# WHAT IS EXPECTED
Below are entries; copy exactly the lines from the one with "In this section, we" through the one with "2.1 Collective Attestation", both included, and leave out the rest.
____ INFORMATION GIVEN
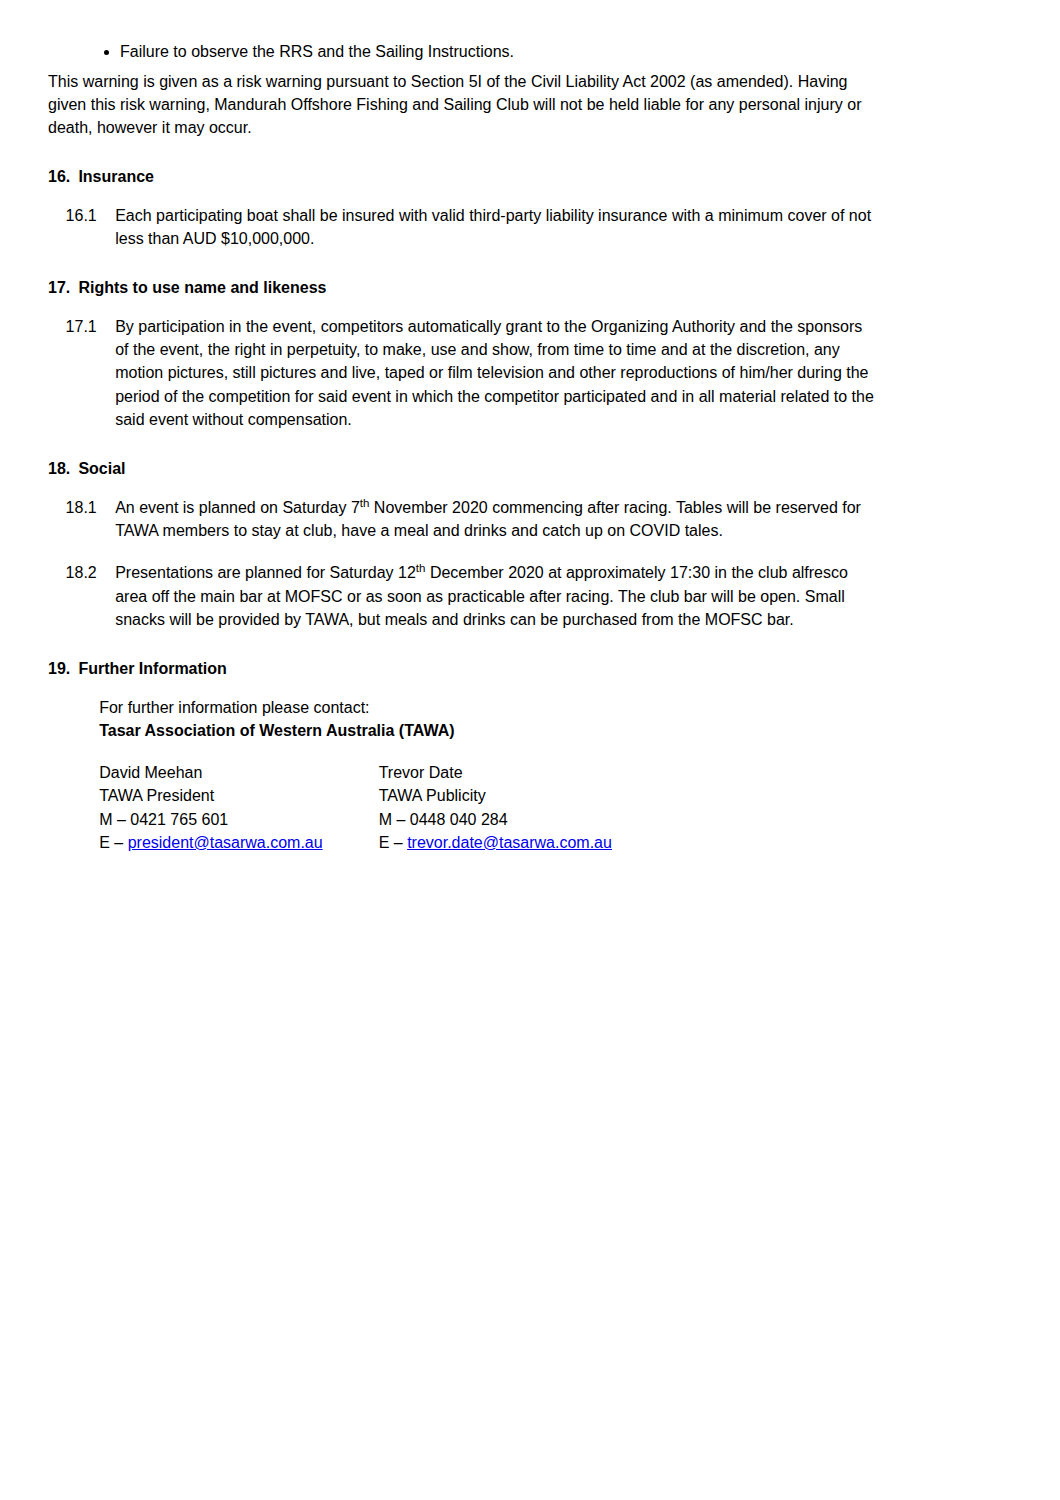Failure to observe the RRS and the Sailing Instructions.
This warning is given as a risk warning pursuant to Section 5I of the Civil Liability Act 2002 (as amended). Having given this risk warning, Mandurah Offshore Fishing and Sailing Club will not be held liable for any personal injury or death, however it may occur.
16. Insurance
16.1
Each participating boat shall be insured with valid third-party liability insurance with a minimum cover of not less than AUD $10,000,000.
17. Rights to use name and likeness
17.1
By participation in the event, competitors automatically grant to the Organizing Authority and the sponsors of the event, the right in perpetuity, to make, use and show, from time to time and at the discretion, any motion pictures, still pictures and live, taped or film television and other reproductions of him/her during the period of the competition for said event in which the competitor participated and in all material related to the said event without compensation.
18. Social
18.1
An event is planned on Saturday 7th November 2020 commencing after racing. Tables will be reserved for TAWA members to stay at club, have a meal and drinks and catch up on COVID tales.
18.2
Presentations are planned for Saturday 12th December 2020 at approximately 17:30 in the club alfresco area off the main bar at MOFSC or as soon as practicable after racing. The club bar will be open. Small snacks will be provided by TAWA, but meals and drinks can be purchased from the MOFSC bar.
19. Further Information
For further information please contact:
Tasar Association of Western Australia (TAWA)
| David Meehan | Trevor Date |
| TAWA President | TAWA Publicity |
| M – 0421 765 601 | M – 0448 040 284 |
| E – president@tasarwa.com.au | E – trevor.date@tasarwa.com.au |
________
____ INFORMATION GIVEN
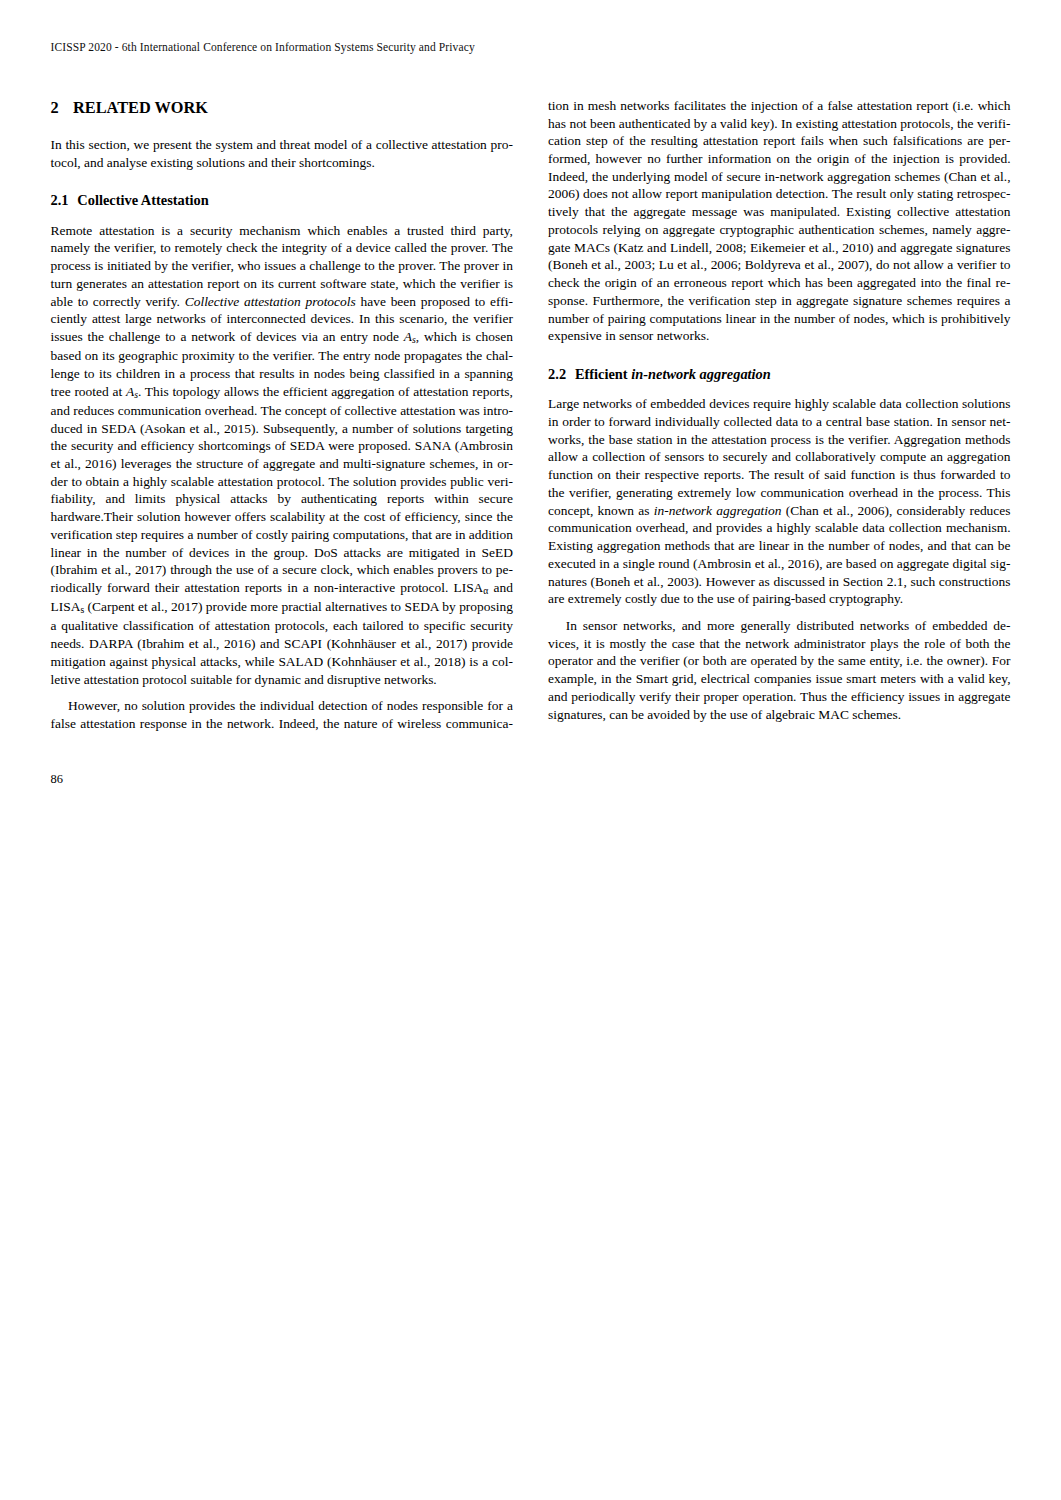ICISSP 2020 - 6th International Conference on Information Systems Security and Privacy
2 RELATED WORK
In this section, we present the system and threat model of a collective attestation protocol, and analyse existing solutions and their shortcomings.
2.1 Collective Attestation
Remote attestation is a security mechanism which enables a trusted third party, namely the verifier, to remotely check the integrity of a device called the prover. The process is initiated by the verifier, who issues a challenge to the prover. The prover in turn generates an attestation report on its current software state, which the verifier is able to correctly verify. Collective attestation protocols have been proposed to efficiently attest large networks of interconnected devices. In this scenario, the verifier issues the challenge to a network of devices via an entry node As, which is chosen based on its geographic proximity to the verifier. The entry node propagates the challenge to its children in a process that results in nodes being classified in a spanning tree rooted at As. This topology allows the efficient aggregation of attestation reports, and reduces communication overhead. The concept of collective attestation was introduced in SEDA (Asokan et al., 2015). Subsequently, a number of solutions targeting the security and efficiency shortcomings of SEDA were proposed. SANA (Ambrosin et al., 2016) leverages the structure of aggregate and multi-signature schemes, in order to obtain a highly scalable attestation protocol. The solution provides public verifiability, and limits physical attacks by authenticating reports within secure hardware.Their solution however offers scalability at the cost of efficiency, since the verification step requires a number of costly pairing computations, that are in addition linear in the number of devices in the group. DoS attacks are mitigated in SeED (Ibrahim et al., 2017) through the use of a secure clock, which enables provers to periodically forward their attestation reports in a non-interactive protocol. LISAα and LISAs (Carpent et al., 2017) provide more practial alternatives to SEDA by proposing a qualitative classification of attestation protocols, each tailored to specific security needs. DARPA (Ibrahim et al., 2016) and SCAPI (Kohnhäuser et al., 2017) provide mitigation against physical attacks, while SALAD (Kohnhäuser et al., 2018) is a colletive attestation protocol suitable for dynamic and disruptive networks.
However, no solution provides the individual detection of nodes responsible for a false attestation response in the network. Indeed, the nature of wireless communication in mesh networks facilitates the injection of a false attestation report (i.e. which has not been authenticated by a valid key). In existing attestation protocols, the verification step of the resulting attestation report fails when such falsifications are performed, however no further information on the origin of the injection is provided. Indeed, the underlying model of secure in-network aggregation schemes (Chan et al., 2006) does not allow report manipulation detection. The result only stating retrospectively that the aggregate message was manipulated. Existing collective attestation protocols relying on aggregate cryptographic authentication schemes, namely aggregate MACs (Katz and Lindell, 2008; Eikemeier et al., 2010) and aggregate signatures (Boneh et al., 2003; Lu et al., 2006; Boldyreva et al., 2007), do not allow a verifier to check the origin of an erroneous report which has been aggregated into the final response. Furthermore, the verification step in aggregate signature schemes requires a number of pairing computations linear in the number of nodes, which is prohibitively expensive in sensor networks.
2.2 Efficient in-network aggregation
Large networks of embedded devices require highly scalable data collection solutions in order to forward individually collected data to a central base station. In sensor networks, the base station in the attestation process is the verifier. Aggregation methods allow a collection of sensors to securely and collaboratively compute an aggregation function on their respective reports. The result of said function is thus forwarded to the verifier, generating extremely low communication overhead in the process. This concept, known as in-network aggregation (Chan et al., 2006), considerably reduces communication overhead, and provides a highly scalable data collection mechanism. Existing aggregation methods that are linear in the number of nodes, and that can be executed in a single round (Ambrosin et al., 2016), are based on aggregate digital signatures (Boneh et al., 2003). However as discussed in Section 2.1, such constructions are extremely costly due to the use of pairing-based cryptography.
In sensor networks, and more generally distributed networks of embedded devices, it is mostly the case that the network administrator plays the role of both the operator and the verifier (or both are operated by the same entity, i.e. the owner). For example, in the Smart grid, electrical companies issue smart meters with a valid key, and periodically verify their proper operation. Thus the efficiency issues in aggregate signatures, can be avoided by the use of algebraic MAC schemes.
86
________
# REPLY
In this section, we present the system and threat model of a collective attestation protocol, and analyse existing solutions and their shortcomings.
2.1 Collective Attestation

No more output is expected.